# THINGS TO DO
1 - In the passage on what motivates business owners, what are businesses that exist to give their owner a desired lifestyle called?
2 - In the passage on what motivates business owners, rewrite everything from "It will come" down to "don’t get that.", replacing "audience" with "guests".
3 - According to the passage on what motivates business owners, why don't owners of lifestyle businesses open new locations?

# PASSAGE SHOWN
......
These types of businesses are called lifestyle businesses, as they exist to yield a desired lifestyle to the owner. Such owners may reach a point of contentment with their business, where it’s enough for them to maintain what they have. They don’t need to open new locations because adding more of the same work for more money isn’t a bargain that sounds attractive to these types.

Or they’ll go the opposite route, and it’s never enough. They will be always working on something new and something more ambitious than, quite frankly, it needs to be. But if you are ultimately serving yourself with your ambitious build, then maybe it is as ambitious as it needs to be.

If Felix Barrett’s recent press statement is to be believed, Punchdrunk has produced their last masked show with the closing of The Burnt City and will pursue new structures ahead. Which I think is wild—they have a model that works. But that’s what a business in it for the owners would choose to do. They’re bored. They crave what is new.

Look, Felix, but I’M NOT BORED. The Burnt City is exquisite.
For them

Finally, we come to those who are externally motivated by them, whoever they are: the audience, viewer, player, customer. These creators will spare no expense to deliver something that truly wows the receiver. The sky is not too high.

It’s as if they are in the business of gift-giving.

Are they in love? I wonder.

These owners will be especially keen to receive feedback and adapt the product accordingly. They will want to make sure it works for the gift-receiver. They will often act irresponsibly when it comes to money.

People who prioritize their audience are how we get such indulgences as Molly’s Game and The Dome. Rumor has it neither will make their money back, but rumor has it the creators just don’t care. That’s not what they set out to do. They set out to blow your mind. That’s what matters.

Patented Dome Smiles™

Probably most TERPECA owners are them-motivated people. The games that make that list are irresponsible and off-the-hook.

Enjoy the gift.

My ranking

It will come as little surprise to my avid readers. For my part in Strange Bird Immersive, I am motivated by…

  1. Them.
  2. Money.
  3. Me.

I want to move people. I want to connect at the heart. I want to make my audience feel violently alive, aware of the full span of their lungs, flush with possibility. I want to do that so badly. And I will rewrite it if you don’t get that.

Perhaps the order of 2 and 3 was surprising to you? Where I ranked money surprised me, too. Fiscally, we’ve always structured our business to run a responsible profit, but I’d like to go further still in pursuing that value. Lucidity was designed at the outset to counter the fiscally questionable structure of The Man From Beyond—without sacrificing quality, of course.
......
# INFORMATION

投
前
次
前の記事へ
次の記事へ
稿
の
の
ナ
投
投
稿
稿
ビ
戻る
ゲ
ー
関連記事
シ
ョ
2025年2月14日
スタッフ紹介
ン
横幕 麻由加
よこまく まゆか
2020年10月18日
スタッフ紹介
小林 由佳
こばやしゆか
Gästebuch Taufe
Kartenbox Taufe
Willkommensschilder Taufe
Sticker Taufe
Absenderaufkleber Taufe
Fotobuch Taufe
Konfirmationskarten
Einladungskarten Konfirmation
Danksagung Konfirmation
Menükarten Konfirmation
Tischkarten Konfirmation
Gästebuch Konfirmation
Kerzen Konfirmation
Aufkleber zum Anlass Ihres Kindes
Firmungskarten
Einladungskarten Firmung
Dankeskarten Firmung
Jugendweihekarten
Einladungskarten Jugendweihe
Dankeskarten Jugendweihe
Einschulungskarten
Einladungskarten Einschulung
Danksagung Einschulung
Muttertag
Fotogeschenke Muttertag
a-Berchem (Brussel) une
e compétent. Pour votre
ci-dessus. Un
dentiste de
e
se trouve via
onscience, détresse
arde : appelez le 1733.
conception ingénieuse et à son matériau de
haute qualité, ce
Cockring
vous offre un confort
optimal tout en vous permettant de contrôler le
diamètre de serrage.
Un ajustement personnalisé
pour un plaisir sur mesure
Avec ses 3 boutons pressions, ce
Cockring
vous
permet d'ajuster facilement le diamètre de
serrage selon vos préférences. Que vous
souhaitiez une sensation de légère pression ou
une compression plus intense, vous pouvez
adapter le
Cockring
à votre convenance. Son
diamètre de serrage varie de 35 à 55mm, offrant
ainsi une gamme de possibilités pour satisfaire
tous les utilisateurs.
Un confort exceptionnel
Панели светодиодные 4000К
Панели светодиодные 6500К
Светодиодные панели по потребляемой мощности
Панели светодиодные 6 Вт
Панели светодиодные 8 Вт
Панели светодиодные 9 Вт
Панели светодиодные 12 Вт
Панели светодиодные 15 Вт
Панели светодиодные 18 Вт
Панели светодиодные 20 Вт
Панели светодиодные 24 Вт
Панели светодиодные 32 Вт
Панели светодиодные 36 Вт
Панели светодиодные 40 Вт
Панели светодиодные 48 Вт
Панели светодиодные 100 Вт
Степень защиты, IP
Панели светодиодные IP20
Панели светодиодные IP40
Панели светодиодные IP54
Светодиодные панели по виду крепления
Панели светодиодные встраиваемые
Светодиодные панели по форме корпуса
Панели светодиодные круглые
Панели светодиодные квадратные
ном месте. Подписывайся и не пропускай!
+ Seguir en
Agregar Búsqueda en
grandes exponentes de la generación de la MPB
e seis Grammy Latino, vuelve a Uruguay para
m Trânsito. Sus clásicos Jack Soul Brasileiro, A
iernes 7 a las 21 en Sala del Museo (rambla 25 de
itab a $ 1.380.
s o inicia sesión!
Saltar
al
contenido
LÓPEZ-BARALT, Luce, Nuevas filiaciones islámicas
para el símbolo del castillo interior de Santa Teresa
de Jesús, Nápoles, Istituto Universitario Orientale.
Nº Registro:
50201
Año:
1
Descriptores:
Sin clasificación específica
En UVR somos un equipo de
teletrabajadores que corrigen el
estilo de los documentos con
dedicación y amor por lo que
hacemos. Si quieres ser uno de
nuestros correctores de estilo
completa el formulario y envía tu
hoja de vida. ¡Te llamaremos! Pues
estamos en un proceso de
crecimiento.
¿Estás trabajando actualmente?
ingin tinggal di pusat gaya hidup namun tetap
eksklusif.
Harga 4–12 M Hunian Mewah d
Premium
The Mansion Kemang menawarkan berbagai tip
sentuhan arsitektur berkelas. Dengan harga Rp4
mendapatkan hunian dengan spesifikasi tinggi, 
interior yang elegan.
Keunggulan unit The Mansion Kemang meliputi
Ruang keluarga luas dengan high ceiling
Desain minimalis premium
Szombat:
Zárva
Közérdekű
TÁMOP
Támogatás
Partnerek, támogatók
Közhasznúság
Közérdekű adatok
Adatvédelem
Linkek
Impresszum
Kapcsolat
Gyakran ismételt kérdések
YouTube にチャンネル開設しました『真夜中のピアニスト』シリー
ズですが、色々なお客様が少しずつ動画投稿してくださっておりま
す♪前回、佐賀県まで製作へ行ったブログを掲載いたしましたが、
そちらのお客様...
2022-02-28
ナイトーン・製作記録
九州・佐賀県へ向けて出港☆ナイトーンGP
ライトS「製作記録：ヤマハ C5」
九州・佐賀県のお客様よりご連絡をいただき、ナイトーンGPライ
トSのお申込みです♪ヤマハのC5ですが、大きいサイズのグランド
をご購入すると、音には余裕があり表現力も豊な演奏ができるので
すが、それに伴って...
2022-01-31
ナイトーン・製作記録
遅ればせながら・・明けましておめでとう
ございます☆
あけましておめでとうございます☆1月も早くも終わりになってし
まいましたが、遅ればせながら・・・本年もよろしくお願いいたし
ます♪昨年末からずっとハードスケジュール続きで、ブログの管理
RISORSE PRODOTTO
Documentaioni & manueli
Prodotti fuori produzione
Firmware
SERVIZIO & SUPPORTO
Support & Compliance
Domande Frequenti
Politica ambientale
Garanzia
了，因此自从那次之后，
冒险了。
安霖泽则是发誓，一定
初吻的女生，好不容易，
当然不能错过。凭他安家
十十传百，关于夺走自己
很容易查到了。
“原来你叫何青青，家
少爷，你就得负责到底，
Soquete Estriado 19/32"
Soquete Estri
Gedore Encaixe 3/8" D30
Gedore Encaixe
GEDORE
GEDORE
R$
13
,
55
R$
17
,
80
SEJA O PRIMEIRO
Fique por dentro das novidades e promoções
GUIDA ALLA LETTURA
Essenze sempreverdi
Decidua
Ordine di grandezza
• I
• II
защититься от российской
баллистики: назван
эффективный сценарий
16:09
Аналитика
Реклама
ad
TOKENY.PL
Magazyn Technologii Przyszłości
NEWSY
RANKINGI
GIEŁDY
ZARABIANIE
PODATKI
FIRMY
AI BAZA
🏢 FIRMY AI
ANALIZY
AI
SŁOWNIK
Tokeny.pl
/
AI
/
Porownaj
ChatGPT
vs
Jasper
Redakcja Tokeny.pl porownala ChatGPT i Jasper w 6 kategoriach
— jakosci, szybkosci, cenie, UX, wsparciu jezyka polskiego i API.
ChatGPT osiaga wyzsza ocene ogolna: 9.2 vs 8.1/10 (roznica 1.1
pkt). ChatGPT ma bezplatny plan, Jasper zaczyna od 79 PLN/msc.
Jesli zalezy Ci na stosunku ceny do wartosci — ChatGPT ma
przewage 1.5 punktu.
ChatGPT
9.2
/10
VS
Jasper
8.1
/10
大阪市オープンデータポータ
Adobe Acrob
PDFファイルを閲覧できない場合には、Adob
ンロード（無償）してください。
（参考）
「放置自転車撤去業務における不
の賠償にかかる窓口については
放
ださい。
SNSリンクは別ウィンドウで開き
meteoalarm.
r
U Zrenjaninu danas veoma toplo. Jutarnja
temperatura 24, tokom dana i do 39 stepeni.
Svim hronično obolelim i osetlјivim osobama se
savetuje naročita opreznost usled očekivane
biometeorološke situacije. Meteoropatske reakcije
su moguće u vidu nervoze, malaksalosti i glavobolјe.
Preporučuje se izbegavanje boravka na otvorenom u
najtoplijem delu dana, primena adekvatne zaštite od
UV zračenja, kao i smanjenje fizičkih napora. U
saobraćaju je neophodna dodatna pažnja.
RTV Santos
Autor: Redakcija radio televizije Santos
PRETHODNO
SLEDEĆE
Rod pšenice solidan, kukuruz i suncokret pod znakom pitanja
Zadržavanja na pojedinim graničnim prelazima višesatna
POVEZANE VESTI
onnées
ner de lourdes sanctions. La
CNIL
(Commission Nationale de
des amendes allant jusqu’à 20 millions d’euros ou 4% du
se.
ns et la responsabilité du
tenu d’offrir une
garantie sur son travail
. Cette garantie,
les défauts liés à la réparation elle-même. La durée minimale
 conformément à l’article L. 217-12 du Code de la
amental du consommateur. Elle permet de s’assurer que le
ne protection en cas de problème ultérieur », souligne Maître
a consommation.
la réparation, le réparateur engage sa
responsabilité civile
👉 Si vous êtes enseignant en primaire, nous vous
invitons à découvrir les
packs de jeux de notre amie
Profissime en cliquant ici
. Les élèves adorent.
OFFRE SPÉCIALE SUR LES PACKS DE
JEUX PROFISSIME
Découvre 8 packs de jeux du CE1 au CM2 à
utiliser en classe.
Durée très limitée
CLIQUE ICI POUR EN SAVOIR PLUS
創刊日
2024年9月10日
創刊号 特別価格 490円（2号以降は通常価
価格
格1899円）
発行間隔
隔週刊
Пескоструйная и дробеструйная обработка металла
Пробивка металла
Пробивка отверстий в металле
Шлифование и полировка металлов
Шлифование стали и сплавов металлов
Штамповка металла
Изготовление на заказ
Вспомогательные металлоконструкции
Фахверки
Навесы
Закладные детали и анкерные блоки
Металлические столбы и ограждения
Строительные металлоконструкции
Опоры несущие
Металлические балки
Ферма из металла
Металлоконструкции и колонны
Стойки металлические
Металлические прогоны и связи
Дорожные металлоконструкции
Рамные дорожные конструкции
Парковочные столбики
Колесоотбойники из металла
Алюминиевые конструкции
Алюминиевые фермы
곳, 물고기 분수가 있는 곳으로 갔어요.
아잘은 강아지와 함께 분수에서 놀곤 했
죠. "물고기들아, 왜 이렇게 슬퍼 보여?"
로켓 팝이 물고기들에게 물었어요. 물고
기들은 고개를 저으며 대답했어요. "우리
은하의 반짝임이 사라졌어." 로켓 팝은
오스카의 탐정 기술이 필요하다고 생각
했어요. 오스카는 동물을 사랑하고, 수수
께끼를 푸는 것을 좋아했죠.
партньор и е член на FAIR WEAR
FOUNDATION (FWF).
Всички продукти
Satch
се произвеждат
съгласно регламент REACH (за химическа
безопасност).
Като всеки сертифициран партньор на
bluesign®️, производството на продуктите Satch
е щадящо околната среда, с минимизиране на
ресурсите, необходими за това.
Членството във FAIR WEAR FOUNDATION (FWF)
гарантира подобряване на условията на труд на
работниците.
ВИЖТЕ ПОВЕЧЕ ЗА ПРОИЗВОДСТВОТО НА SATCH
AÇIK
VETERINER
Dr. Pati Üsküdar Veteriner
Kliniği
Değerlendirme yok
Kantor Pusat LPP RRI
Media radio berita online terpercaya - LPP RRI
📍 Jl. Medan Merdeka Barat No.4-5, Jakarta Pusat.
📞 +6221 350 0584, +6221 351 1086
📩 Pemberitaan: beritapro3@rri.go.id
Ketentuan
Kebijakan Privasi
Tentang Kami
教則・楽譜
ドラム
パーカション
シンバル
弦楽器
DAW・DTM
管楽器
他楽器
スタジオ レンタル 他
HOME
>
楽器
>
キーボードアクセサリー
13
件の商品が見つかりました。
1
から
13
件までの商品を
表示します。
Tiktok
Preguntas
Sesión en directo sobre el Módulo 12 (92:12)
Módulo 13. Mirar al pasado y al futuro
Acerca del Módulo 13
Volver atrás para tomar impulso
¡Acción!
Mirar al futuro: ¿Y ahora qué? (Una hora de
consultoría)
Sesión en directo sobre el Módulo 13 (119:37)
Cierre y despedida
......
# ANSWERS IN ORDER
1 - They are called lifestyle businesses.

2 -
It will come as little surprise to my avid readers. For my part in Strange Bird Immersive, I am motivated by…

  1. Them.
  2. Money.
  3. Me.

I want to move people. I want to connect at the heart. I want to make my guests feel violently alive, aware of the full span of their lungs, flush with possibility. I want to do that so badly. And I will rewrite it if you don’t get that.

3 - They don't find it attractive to take on more of the same work for more money. Such owners may become content with their business and feel that keeping what they have is enough.